> _WHAT TO WORK ON_
Only the pictures are to be left out; write out the rest of the data exactly.

Entries taken from a collection:

▼▼▼

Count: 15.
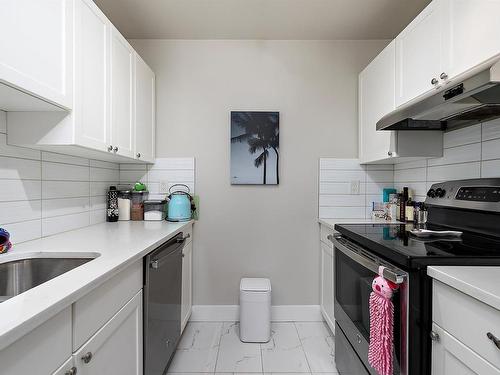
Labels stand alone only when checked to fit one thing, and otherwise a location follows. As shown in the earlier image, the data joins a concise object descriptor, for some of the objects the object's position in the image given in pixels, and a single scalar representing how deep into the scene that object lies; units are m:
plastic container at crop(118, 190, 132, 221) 2.17
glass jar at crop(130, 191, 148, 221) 2.20
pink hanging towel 1.01
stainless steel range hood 0.98
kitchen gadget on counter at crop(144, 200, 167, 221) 2.15
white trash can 1.98
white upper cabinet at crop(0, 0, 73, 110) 0.93
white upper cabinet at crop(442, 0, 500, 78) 1.06
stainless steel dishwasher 1.28
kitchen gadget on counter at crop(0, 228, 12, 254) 1.14
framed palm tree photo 2.32
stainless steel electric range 0.93
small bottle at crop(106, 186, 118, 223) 2.10
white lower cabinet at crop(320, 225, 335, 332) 1.97
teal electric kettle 2.12
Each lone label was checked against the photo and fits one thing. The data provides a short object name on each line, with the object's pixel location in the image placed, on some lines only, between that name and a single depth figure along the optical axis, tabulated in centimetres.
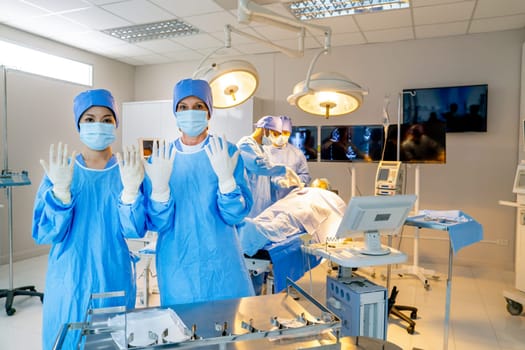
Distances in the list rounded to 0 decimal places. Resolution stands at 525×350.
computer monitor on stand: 203
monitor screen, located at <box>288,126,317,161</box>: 481
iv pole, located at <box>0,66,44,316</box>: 328
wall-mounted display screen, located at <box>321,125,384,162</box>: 426
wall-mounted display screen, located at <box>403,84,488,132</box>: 452
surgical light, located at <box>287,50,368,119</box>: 220
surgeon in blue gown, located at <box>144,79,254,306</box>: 159
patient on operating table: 271
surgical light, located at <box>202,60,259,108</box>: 189
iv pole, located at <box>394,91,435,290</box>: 400
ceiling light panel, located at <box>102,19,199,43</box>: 442
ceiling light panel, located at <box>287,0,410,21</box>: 377
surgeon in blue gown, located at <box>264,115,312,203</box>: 391
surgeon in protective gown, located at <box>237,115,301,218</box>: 312
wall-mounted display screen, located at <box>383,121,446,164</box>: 379
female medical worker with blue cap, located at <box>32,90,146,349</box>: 154
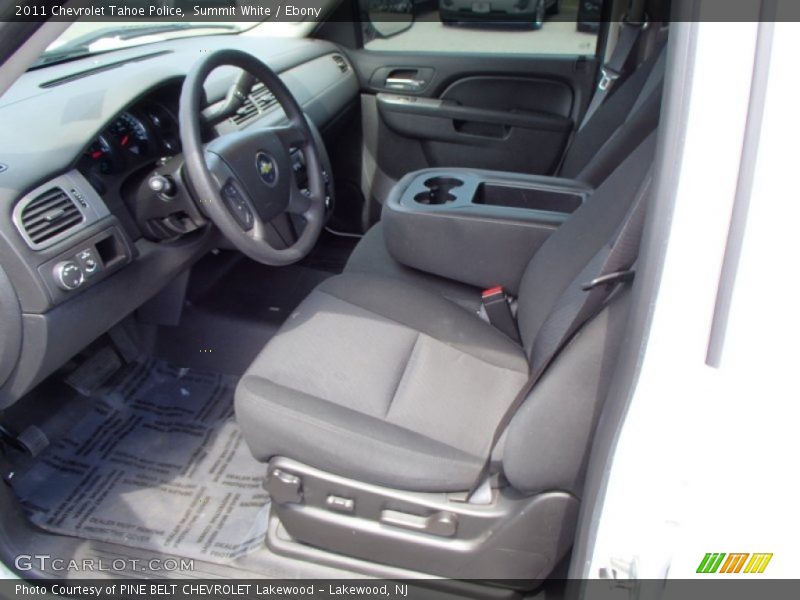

▲▲▲

> _EXERCISE RESULT_
Count: 15.
Labels stand alone only when checked to fit one thing, and otherwise a location follows. As shown in the earlier image, the data joins a concise object descriptor, for some of the objects the object's position in the image given in pixels, and a single scalar representing how deep into the scene that object lies; units are m:
plastic container at crop(118, 190, 132, 221) 2.17
glass jar at crop(130, 191, 148, 221) 2.20
pink hanging towel 1.01
stainless steel range hood 0.98
kitchen gadget on counter at crop(144, 200, 167, 221) 2.15
white trash can 1.98
white upper cabinet at crop(0, 0, 73, 110) 0.93
white upper cabinet at crop(442, 0, 500, 78) 1.06
stainless steel dishwasher 1.28
kitchen gadget on counter at crop(0, 228, 12, 254) 1.14
framed palm tree photo 2.32
stainless steel electric range 0.93
small bottle at crop(106, 186, 118, 223) 2.10
white lower cabinet at crop(320, 225, 335, 332) 1.97
teal electric kettle 2.12
Each lone label was checked against the photo and fits one thing. The data provides a short object name on each line, with the object's pixel location in the image placed, on some lines only, between that name and a single depth figure along the optical axis, tabulated in centimetres.
Distances in the list rounded to 0 decimal places. Resolution stands at 525×350.
computer monitor on stand: 203
monitor screen, located at <box>288,126,317,161</box>: 481
iv pole, located at <box>0,66,44,316</box>: 328
wall-mounted display screen, located at <box>321,125,384,162</box>: 426
wall-mounted display screen, located at <box>403,84,488,132</box>: 452
surgical light, located at <box>287,50,368,119</box>: 220
surgeon in blue gown, located at <box>144,79,254,306</box>: 159
patient on operating table: 271
surgical light, located at <box>202,60,259,108</box>: 189
iv pole, located at <box>394,91,435,290</box>: 400
ceiling light panel, located at <box>102,19,199,43</box>: 442
ceiling light panel, located at <box>287,0,410,21</box>: 377
surgeon in blue gown, located at <box>264,115,312,203</box>: 391
surgeon in protective gown, located at <box>237,115,301,218</box>: 312
wall-mounted display screen, located at <box>383,121,446,164</box>: 379
female medical worker with blue cap, located at <box>32,90,146,349</box>: 154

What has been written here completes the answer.